The expression of gratitude in our secular society is all too often simply the celebration of an attitude. “An attitude of gratitude” is a noble thing, to be sure, but the original thanksgiving was not the celebration of an attitude. It was a celebration of the reality that God provides, and the gratitude was directed toward the Provider.
In our culture, the Source of all blessing is often unrecognized or ignored. When God is not acknowledged as the giver of all good things, the reason for thanksgiving–the heart of Thanksgiving–is missing.
Do we consciously direct our thanks to the One who is the Giver of all things? Or is our thanksgiving nothing more than a fuzzy, warm feeling–a vague attitude of gratitude?

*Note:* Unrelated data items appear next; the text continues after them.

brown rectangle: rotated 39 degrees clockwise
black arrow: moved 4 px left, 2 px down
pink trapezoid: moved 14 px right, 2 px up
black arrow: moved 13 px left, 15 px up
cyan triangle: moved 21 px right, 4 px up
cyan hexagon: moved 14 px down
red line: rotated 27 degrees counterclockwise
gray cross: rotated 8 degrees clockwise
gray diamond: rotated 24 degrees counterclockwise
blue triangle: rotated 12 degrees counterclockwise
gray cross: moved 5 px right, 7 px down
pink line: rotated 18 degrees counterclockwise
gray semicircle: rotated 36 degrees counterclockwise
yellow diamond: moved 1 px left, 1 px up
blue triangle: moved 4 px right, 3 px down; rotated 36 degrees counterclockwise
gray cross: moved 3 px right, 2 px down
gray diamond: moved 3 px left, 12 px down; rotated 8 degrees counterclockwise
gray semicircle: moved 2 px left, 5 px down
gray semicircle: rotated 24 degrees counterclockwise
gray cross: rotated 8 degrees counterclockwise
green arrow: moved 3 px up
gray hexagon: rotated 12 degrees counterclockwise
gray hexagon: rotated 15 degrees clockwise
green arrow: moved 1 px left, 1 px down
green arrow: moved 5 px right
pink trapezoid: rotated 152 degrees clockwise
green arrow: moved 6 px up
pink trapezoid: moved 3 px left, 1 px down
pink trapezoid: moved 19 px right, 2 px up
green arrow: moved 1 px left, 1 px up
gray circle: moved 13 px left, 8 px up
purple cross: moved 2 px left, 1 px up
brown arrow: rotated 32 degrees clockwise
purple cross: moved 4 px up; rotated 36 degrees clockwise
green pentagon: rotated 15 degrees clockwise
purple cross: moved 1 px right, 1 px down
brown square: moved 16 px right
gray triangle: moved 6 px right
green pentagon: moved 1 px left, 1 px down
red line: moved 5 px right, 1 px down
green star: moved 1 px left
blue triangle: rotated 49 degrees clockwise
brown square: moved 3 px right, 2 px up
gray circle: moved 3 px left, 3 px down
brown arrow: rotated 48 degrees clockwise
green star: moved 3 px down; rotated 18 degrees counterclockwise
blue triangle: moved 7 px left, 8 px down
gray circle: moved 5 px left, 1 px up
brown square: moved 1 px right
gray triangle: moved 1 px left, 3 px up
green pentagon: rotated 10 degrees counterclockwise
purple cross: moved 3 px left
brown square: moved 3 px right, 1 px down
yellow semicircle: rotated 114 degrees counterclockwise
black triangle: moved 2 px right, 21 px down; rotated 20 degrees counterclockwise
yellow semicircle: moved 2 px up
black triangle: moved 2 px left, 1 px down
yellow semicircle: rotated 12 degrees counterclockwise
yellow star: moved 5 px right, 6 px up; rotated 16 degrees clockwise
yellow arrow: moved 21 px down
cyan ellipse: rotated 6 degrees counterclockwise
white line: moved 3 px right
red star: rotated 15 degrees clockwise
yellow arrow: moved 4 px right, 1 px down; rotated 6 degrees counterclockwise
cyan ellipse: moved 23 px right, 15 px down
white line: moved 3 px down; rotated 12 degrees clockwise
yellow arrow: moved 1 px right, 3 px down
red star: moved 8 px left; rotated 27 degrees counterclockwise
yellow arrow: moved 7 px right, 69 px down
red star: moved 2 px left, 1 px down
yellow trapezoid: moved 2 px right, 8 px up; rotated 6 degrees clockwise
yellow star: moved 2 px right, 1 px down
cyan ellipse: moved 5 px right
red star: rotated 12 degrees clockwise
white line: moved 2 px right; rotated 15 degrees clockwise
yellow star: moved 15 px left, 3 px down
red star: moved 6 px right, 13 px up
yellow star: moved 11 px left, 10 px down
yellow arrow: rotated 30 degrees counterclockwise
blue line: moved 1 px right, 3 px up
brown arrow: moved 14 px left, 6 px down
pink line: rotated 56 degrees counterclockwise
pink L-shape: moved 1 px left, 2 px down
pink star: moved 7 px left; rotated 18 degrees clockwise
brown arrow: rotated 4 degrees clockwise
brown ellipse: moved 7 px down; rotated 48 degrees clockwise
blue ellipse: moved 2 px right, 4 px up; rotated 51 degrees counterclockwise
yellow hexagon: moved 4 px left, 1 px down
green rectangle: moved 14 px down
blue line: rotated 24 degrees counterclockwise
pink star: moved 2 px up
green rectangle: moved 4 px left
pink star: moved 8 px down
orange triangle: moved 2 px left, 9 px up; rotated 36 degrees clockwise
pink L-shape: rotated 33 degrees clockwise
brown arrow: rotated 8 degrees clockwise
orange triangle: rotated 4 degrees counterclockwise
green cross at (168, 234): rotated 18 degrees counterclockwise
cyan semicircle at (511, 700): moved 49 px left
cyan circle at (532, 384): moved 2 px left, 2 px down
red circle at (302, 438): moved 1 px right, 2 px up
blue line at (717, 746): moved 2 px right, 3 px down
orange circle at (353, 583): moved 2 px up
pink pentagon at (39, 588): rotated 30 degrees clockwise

And do we remember that our biggest blessings cost God everything that was dear to Him except us?
Over-indulgence in our celebrations has become a part of our Thanksgiving tradition. Should it be? Or is over-indulgence a sign that we have been consuming too much? Not giving enough? A sign that we’ve been wasting blessings that we should be deeply thankful for, and blessing we should be sharing with others?
This week I’ll be pondering these thoughts, and adjusting my attitude of gratitude so that it includes a deep spirit of thanksgiving, an appreciation for community, a smaller plate of food at the dinner table, and a recognition that God is the reason for this season, as well as the next one.
“Our harvest being gotten in, our governor sent four men on fowling, that so we might after a special manner rejoice together after we had gathered the fruits of our labor. They four in one day killed as much fowl as, with a little help beside, served the company almost a week. At which time, amongst other recreations, we exercised our arms, many of the Indians coming amongst us, and among the rest their greatest king Massasoit, with some ninety men, whom for three days we entertained and feasted, and they went out and killed five deer, which we brought to the plantation and bestowed on our governor, and upon the captain and others. And although it be not always so plentiful as it was at this time with us, yet by the goodness of God, we are so far from want that we often wish you partakers of our plenty.”
William Bradford, first Governor of the Plymouth settlement at Cape Cod.